A simplified piece of code is attached in the end. It’s observed the ReverseDiff.GradientTape(loss_rd, x) breaks when K in the example in symmetric with an error message (truncated) saying “ERROR: LoadError: MethodError: no method matching lu!(::SparseMatrixCSC{ReverseDiff.TrackedReal{Float64,Float64,Nothing},Int64}, ::Val{true}; check=true)”, but it works when K is nonsymmetric. I am not sure if I did something wrong in the code. Could someone help me with this? Thanks.

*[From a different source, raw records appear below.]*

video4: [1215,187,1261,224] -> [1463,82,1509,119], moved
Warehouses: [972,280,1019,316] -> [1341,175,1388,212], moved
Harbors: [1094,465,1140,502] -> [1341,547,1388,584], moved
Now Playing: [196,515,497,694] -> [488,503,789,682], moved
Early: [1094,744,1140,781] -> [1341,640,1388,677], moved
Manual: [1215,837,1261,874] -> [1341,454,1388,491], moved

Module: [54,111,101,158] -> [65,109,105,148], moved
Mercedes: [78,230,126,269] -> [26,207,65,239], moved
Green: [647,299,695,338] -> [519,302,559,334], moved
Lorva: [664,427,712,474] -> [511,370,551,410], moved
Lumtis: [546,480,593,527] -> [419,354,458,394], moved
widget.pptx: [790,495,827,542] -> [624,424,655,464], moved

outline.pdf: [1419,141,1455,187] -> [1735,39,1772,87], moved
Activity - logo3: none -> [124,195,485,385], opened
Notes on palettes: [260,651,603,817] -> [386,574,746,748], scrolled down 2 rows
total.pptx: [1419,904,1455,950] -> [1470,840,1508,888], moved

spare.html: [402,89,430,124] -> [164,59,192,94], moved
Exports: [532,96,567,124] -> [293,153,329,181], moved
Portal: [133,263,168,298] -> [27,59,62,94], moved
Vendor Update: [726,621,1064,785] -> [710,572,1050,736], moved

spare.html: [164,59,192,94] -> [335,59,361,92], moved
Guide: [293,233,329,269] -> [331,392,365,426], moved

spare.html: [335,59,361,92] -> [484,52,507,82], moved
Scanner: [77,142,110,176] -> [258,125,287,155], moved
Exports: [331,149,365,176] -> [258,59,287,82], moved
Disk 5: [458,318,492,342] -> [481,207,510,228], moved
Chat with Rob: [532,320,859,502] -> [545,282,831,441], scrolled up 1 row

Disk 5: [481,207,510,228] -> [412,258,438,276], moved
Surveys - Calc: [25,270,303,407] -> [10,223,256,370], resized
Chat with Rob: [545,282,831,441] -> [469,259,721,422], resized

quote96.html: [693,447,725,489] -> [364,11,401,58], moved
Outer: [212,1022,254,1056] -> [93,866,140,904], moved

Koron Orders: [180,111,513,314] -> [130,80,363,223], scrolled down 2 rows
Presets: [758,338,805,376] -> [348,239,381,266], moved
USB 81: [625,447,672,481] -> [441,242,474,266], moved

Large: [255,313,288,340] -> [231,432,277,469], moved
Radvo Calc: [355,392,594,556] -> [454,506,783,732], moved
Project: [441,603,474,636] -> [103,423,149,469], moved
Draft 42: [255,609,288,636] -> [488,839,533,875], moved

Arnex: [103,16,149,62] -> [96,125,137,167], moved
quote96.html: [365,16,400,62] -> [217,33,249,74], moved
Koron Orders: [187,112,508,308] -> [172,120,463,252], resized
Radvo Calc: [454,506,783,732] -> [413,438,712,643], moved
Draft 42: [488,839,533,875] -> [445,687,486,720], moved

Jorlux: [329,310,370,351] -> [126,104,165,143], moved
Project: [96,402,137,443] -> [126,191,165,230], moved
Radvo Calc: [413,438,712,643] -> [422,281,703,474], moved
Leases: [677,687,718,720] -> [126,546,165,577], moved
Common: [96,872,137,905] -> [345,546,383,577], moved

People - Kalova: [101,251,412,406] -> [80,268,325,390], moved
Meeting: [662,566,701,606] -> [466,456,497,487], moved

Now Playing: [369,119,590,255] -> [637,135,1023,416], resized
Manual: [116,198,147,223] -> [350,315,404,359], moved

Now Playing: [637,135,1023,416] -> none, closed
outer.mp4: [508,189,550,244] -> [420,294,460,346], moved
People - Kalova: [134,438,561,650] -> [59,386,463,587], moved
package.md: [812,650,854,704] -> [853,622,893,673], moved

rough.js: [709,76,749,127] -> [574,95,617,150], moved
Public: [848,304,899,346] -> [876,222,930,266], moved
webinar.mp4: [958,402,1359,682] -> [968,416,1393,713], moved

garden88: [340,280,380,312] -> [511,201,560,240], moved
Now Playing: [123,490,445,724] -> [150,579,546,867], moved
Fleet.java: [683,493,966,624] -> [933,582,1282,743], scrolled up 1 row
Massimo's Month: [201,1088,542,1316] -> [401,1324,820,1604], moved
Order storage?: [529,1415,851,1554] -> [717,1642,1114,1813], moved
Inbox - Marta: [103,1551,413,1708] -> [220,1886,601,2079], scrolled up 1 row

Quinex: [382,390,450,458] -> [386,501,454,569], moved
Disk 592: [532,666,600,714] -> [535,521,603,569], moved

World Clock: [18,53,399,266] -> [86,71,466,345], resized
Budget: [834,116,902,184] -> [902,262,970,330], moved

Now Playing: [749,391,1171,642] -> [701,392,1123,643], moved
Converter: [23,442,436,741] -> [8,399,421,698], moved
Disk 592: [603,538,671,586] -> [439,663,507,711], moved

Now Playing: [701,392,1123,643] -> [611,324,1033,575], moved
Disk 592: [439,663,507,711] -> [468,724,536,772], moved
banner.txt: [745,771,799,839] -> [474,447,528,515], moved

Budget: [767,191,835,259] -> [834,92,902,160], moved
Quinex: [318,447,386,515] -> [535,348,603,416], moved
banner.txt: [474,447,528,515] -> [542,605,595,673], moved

using ReverseDiff, SparseArrays
function loss_rd(x::AbstractArray{T,1}) where{T}
    f = ones(T, 3)
    K = sparse(I, J, x)
    u = K \ f
    return sum(abs2, u)
end


I = [1, 1, 2, 3, 3] # case that does not work
J = [1, 3, 2, 3, 1]
x = [3.0, 1.0, 3.0, 3.0, 1.0]


#I = [1, 1, 2, 3] # case that works fine
#J = [1, 3, 2, 3]
#x = [3.0, 1.0, 3.0, 3.0]
#
println("loss_rd=", loss_rd(x))

const f_tape = ReverseDiff.GradientTape(loss_rd, x) ###get stuck at this line
const compiled_f_tape = ReverseDiff.compile(f_tape)
dldx=similar(x)
ReverseDiff.gradient!(dldx, compiled_f_tape, x)
println("dl/dx=",dldx)

ReverseDiff doesn’t support many array/matrix types which is the issue here. Zygote might handle this case better.

3 Likes

Thank you for your help, @ChrisRackauckas. I actually started with Zygote and then saw the mutation issue in the original code.
I tried Zygote for the simplified code here and got the error message, ERROR: LoadError: Need an adjoint for constructor SparseMatrixCSC{Float64,Int64}. Gradient is of type Array{Float64,2}. I guess I need to define an adjoint for sparse(I,J,x)? After reading the custom adjoint session in Zygote, I get the general idea about how to do this for scalar functions but not for sparse matrix. Could someone point me to some references? Thanks.

Open an issue on Zygote. Looks like it just needs a constructor adjoint. You define those like https://fluxml.ai/Zygote.jl/dev/adjoints/#Custom-Types-1

Thanks, Chris! I just opened an issue, https://github.com/FluxML/Zygote.jl/issues/742.